• Assignment
Retype the data word for word, starting at its first line and ending at the line that contains "Θεσσαλονίκη", with both of those lines included.

• Records shown

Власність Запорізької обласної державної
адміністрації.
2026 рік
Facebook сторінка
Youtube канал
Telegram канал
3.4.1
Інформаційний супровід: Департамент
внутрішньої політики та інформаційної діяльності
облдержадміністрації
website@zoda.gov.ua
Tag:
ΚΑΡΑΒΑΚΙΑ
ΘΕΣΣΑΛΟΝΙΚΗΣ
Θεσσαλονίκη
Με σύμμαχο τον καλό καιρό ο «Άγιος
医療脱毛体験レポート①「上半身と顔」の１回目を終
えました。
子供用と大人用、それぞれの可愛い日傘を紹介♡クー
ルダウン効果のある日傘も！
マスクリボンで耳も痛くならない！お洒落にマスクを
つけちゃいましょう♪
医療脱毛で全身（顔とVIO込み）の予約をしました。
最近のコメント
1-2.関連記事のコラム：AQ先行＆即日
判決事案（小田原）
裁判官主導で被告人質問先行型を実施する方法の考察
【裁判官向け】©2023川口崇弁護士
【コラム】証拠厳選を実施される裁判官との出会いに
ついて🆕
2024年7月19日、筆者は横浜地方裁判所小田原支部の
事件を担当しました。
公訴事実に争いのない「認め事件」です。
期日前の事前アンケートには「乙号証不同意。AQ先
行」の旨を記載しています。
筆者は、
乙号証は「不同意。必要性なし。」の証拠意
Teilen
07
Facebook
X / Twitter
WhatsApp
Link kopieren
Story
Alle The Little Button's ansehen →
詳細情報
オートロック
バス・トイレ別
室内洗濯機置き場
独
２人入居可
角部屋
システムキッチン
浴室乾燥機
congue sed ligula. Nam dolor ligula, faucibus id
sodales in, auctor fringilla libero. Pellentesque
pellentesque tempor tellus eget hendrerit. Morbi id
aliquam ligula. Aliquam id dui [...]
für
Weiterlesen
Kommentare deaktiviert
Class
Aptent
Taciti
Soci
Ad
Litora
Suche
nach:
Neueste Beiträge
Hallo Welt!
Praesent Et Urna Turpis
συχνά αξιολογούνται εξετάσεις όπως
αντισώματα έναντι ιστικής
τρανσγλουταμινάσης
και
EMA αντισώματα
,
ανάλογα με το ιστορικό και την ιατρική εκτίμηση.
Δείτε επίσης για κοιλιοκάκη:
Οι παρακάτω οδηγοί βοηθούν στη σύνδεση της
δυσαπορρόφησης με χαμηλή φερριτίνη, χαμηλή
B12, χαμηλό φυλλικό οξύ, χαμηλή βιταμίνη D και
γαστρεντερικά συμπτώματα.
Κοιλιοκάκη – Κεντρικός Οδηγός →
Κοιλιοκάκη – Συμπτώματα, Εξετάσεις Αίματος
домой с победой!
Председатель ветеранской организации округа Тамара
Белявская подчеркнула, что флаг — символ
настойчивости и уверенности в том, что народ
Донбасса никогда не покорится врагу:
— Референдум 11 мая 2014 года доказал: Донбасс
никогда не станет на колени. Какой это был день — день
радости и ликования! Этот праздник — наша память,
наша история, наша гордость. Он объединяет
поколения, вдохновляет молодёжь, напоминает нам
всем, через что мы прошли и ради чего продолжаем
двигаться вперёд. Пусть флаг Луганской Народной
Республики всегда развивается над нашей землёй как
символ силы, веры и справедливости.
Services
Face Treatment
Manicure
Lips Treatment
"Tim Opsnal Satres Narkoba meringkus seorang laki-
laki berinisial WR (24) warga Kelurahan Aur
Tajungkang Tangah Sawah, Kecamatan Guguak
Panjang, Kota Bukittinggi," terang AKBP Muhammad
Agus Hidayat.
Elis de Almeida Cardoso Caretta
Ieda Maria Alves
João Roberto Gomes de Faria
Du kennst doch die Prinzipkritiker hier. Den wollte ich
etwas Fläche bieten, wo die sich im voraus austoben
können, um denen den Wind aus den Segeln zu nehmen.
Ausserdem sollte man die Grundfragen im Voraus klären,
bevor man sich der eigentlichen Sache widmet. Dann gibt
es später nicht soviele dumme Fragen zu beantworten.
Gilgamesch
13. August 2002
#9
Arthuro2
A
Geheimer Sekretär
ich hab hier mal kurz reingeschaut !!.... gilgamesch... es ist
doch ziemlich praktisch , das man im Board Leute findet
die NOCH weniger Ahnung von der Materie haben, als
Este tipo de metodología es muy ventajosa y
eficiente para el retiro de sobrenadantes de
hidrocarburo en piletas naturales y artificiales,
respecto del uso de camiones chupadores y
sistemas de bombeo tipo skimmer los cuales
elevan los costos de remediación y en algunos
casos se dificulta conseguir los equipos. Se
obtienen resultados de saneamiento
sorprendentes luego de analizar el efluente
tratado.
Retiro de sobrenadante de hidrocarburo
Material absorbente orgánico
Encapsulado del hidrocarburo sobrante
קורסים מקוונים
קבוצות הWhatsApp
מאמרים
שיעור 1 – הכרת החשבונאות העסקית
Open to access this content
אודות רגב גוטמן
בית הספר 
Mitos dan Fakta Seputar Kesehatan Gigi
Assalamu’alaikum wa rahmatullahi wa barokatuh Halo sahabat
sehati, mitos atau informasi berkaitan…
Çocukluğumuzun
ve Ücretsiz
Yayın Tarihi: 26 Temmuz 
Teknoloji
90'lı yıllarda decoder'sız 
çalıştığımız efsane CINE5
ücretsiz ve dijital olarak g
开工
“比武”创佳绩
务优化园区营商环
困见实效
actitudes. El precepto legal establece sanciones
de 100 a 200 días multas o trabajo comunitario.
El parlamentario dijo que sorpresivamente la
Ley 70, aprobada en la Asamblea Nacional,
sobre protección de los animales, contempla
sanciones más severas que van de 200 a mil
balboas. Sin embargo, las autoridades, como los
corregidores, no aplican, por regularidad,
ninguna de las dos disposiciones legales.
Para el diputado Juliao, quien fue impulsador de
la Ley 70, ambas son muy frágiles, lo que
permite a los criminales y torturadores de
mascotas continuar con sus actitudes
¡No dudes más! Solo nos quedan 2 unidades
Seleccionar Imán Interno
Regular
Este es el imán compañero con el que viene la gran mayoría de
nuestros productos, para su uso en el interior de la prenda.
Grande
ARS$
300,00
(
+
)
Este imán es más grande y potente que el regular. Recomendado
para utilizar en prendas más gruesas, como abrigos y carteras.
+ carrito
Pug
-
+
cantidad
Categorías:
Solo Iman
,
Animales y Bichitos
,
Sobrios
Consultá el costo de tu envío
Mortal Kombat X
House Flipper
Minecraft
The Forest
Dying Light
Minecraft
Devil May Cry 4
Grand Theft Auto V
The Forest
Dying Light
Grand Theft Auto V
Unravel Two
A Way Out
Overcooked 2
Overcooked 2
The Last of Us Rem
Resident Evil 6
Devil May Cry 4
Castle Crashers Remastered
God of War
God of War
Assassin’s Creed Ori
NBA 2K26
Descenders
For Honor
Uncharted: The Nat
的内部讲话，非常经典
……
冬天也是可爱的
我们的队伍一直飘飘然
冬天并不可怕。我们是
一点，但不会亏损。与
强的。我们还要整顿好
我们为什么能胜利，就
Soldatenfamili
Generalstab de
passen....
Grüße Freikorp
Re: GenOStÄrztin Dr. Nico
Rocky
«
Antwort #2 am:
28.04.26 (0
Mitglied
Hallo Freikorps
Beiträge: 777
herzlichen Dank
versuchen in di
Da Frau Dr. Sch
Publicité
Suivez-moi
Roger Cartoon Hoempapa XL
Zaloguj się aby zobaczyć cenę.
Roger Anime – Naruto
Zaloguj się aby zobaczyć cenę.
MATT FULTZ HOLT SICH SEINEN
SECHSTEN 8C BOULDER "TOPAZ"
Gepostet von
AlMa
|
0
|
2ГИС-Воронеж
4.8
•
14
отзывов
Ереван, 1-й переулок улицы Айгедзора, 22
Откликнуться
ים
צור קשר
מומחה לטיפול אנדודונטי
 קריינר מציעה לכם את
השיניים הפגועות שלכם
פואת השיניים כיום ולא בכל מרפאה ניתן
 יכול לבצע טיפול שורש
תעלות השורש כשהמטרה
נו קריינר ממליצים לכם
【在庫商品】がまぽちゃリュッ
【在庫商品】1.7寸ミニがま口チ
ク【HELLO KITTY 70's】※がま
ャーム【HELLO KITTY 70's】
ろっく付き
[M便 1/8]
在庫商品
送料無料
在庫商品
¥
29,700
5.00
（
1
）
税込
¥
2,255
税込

• Exercise output
Власність Запорізької обласної державної
адміністрації.
2026 рік
Facebook сторінка
Youtube канал
Telegram канал
3.4.1
Інформаційний супровід: Департамент
внутрішньої політики та інформаційної діяльності
облдержадміністрації
website@zoda.gov.ua
Tag:
ΚΑΡΑΒΑΚΙΑ
ΘΕΣΣΑΛΟΝΙΚΗΣ
Θεσσαλονίκη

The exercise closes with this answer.